Records from a data source:

▬▬▬▬▬▬▬▬▬▬

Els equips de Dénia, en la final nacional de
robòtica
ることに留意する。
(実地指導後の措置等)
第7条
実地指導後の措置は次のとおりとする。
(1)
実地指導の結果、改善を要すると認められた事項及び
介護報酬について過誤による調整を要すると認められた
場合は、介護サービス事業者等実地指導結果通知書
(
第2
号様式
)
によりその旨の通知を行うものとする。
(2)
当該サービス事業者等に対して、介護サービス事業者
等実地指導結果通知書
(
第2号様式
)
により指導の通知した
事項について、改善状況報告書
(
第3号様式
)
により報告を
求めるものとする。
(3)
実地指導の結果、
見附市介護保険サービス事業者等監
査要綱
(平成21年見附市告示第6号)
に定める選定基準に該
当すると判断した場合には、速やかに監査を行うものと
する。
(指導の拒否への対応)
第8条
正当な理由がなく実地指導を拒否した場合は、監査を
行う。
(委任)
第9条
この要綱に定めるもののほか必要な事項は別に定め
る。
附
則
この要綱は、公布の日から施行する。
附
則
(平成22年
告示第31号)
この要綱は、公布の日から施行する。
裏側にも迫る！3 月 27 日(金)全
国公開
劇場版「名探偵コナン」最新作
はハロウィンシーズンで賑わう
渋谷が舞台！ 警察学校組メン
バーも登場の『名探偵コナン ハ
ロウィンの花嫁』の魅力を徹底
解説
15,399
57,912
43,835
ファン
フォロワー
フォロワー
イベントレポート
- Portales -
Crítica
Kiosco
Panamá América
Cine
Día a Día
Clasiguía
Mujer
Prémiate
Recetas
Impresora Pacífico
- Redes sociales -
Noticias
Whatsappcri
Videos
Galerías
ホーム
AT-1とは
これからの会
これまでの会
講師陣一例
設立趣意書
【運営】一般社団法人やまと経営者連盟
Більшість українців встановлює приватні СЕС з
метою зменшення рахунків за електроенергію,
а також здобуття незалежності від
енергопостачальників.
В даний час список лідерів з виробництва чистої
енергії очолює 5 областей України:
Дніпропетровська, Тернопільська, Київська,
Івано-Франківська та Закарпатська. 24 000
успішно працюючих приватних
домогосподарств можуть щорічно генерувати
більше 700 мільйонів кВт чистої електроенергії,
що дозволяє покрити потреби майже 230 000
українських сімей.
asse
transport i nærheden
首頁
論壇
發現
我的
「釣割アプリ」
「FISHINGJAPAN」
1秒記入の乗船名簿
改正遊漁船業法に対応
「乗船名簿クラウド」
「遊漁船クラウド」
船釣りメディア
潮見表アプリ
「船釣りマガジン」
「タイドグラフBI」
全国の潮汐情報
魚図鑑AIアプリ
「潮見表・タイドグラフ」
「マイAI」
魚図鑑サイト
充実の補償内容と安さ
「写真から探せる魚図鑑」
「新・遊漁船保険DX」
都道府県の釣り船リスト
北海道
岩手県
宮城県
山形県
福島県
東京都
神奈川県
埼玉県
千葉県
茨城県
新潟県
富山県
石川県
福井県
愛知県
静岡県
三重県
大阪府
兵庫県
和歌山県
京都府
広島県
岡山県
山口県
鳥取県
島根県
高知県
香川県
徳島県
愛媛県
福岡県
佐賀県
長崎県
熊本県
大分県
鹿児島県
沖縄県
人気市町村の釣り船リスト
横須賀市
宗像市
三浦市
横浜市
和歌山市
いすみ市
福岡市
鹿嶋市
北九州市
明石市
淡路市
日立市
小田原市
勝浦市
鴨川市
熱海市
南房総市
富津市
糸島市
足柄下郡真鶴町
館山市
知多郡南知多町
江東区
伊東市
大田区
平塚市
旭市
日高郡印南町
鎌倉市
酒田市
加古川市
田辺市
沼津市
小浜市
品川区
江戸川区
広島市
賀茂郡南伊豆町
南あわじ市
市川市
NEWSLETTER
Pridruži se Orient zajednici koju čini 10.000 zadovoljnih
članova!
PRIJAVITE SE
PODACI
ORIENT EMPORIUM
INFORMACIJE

▬▬▬▬▬▬▬▬▬▬

What to work on -> Copy out every line of text from all of the records above, word for word and in the same order.

Task response ->
Els equips de Dénia, en la final nacional de
robòtica
ることに留意する。
(実地指導後の措置等)
第7条
実地指導後の措置は次のとおりとする。
(1)
実地指導の結果、改善を要すると認められた事項及び
介護報酬について過誤による調整を要すると認められた
場合は、介護サービス事業者等実地指導結果通知書
(
第2
号様式
)
によりその旨の通知を行うものとする。
(2)
当該サービス事業者等に対して、介護サービス事業者
等実地指導結果通知書
(
第2号様式
)
により指導の通知した
事項について、改善状況報告書
(
第3号様式
)
により報告を
求めるものとする。
(3)
実地指導の結果、
見附市介護保険サービス事業者等監
査要綱
(平成21年見附市告示第6号)
に定める選定基準に該
当すると判断した場合には、速やかに監査を行うものと
する。
(指導の拒否への対応)
第8条
正当な理由がなく実地指導を拒否した場合は、監査を
行う。
(委任)
第9条
この要綱に定めるもののほか必要な事項は別に定め
る。
附
則
この要綱は、公布の日から施行する。
附
則
(平成22年
告示第31号)
この要綱は、公布の日から施行する。
裏側にも迫る！3 月 27 日(金)全
国公開
劇場版「名探偵コナン」最新作
はハロウィンシーズンで賑わう
渋谷が舞台！ 警察学校組メン
バーも登場の『名探偵コナン ハ
ロウィンの花嫁』の魅力を徹底
解説
15,399
57,912
43,835
ファン
フォロワー
フォロワー
イベントレポート
- Portales -
Crítica
Kiosco
Panamá América
Cine
Día a Día
Clasiguía
Mujer
Prémiate
Recetas
Impresora Pacífico
- Redes sociales -
Noticias
Whatsappcri
Videos
Galerías
ホーム
AT-1とは
これからの会
これまでの会
講師陣一例
設立趣意書
【運営】一般社団法人やまと経営者連盟
Більшість українців встановлює приватні СЕС з
метою зменшення рахунків за електроенергію,
а також здобуття незалежності від
енергопостачальників.
В даний час список лідерів з виробництва чистої
енергії очолює 5 областей України:
Дніпропетровська, Тернопільська, Київська,
Івано-Франківська та Закарпатська. 24 000
успішно працюючих приватних
домогосподарств можуть щорічно генерувати
більше 700 мільйонів кВт чистої електроенергії,
що дозволяє покрити потреби майже 230 000
українських сімей.
asse
transport i nærheden
首頁
論壇
發現
我的
「釣割アプリ」
「FISHINGJAPAN」
1秒記入の乗船名簿
改正遊漁船業法に対応
「乗船名簿クラウド」
「遊漁船クラウド」
船釣りメディア
潮見表アプリ
「船釣りマガジン」
「タイドグラフBI」
全国の潮汐情報
魚図鑑AIアプリ
「潮見表・タイドグラフ」
「マイAI」
魚図鑑サイト
充実の補償内容と安さ
「写真から探せる魚図鑑」
「新・遊漁船保険DX」
都道府県の釣り船リスト
北海道
岩手県
宮城県
山形県
福島県
東京都
神奈川県
埼玉県
千葉県
茨城県
新潟県
富山県
石川県
福井県
愛知県
静岡県
三重県
大阪府
兵庫県
和歌山県
京都府
広島県
岡山県
山口県
鳥取県
島根県
高知県
香川県
徳島県
愛媛県
福岡県
佐賀県
長崎県
熊本県
大分県
鹿児島県
沖縄県
人気市町村の釣り船リスト
横須賀市
宗像市
三浦市
横浜市
和歌山市
いすみ市
福岡市
鹿嶋市
北九州市
明石市
淡路市
日立市
小田原市
勝浦市
鴨川市
熱海市
南房総市
富津市
糸島市
足柄下郡真鶴町
館山市
知多郡南知多町
江東区
伊東市
大田区
平塚市
旭市
日高郡印南町
鎌倉市
酒田市
加古川市
田辺市
沼津市
小浜市
品川区
江戸川区
広島市
賀茂郡南伊豆町
南あわじ市
市川市
NEWSLETTER
Pridruži se Orient zajednici koju čini 10.000 zadovoljnih
članova!
PRIJAVITE SE
PODACI
ORIENT EMPORIUM
INFORMACIJE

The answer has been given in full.